Tuesday, October 7, 2008

Right-wing idiot wants to criminalize poor

Do you need any more proof that America's political "leaders" don't give a floating fuck about you or anyone else but their greedy selves?

In the eyes of the right-wing consensus that dominates modern American politics, everyone who isn't of above-average income is a criminal. That includes me, you, and tens of millions of others - young and old, urban and rural, and of all races. According to our so-called "leaders", if you have bad luck in life, it's entirely your fault, you're less of a person, and you should be punished further.

Another clod who subscribes to this belief is Weldon Davis, a right-wing Democratic candidate for South Carolina House.

The Democrats ought to tell Davis to take his class warfare to the Republican tent where it belongs, but they don't have the guts anymore. (Who says the DLC isn't still running the show?)

Key among the Spartanburg-area candidate's right-wing ideas is his plan to impose mandatory drug tests on almost everyone who gets any form of government assistance. It would apply to welfare recipients, food stamp applicants, and even public housing residents.

Davis whimpered, "In order to have the privilege to have a job -" Alright, Weldon, that's about enough out of you for this millennium. Since when is having a job a privilege and not a right?

Who says that everyone who gets benefits is unemployed? It's been pointed out by others before that many employees of Wal-Mart (one of America's largest employers) make so little money that they collect food stamps. The same is true of other assistance programs and of other jobs. That's what the working poor means, Weldon, you idiot.

Because many welfare recipients work, who says they aren't already taking a drug test at work?

Drug tests aren't even accurate!

Right-wing State Sen. David Thomas, a Republican, already introduced a bill to require random drug tests of people who get unemployment benefits.

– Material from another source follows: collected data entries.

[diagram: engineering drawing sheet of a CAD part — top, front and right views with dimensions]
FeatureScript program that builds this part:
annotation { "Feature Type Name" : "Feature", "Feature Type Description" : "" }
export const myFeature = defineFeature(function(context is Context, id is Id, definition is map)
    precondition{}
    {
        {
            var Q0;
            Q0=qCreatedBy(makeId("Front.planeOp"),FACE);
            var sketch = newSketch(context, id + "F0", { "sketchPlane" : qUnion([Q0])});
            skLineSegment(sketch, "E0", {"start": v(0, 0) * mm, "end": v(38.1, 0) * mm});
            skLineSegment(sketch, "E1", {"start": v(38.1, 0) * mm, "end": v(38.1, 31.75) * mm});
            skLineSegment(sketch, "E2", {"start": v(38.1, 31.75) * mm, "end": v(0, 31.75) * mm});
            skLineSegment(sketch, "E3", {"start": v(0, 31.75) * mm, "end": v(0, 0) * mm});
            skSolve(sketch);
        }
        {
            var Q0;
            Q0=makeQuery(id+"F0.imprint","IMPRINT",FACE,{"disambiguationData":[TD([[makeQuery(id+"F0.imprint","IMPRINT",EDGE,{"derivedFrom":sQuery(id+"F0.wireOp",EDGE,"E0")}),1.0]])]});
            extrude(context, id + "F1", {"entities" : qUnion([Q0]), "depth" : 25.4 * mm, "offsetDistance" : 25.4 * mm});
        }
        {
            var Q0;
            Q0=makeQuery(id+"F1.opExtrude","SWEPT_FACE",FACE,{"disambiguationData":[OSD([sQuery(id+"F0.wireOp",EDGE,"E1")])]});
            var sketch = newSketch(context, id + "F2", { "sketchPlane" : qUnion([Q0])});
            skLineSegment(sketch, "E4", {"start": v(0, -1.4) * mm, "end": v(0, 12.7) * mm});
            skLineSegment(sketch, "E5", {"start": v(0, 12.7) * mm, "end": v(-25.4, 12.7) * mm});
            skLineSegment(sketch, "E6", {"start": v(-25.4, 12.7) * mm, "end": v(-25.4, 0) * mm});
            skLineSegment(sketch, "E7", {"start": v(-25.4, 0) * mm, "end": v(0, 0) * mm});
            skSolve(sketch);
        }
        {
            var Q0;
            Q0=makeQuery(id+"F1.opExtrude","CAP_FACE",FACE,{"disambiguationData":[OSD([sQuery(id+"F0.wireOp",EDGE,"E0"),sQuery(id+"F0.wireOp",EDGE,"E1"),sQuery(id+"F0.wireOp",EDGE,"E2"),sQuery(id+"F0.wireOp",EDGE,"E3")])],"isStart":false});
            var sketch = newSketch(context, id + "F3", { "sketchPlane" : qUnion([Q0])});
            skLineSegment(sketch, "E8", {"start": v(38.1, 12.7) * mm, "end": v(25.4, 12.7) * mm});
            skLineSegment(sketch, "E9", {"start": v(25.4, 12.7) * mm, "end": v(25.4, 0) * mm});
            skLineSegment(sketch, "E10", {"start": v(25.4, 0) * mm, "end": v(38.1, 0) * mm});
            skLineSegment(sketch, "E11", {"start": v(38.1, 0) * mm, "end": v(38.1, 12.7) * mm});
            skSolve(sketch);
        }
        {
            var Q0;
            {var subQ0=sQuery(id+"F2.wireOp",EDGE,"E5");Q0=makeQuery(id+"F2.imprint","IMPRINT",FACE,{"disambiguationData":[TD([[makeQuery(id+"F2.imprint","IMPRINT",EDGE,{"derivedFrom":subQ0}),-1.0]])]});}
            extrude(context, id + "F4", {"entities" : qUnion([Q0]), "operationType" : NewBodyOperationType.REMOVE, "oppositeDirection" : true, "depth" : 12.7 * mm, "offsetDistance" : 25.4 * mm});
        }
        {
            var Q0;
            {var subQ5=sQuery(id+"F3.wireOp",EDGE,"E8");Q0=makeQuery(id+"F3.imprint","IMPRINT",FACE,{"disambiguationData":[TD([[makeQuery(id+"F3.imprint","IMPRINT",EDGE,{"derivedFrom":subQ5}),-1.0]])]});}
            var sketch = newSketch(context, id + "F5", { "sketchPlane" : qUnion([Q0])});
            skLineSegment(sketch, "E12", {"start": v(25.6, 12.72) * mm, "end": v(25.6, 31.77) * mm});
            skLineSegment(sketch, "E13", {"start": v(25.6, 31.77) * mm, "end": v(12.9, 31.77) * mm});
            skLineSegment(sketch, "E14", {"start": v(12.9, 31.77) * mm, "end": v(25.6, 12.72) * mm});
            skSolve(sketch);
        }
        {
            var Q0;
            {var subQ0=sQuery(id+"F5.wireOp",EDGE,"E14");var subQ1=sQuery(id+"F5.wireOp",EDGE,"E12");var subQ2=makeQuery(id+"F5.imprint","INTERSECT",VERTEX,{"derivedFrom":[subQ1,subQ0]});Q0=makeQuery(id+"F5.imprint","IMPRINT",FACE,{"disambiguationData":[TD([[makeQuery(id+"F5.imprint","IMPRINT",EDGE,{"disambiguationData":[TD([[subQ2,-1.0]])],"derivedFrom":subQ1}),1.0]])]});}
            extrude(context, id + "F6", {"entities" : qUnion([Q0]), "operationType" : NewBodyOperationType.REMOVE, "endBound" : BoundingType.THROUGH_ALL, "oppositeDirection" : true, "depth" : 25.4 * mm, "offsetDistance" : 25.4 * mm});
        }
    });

But that bill didn't get very far.

Drug tests for public assistance have been ruled unconstitutional already. Weldon Davis knows it. The Nazis' 1996 federal welfare "reform" law spewed so much hate and vitriol against the poor that it allowed states to make welfare recipients take a drug test. Michigan - under right-wing then-Gov. John Engler, long known as an asshole who's not fit to be called human - became the first state to go along with it. But this practice was quickly ruled to be a violation of the Fourth Amendment's safeguard against unreasonable searches.

That's not to say this ruling isn't being violated elsewhere. Chicago, for instance, illegally began requiring drug testing of some in public housing. A similarly illegal federal rule evicts entire families if even one member is convicted of a minor drug charge.

However, there is no law to evict the wealthy from their mansions if they get busted for drugs. Again, the poor are being discriminated against.

The war on the poor that gained steam 15 years ago and continues today is motivated by sheer hate and greed. The failed drug war is almost inseparable from it: If the war on the poor and the War on Drugs were represented by circles on a Euler diagram, the drug war would be the smaller circle, and 95% of it would be within the circle for the war on the poor.

Weldon Davis's idea has also been proposed in other states in the past year or so, following a wingnutosphere crusade built on a lie.

Where's the drug tests of greedy Wall Street execs who fleece the taxpayers out of hundreds of billions of dollars in the form of a bailout? Where's the drug tests of right-wing legislators who carry out their class warfare on our dime? They're obviously on something.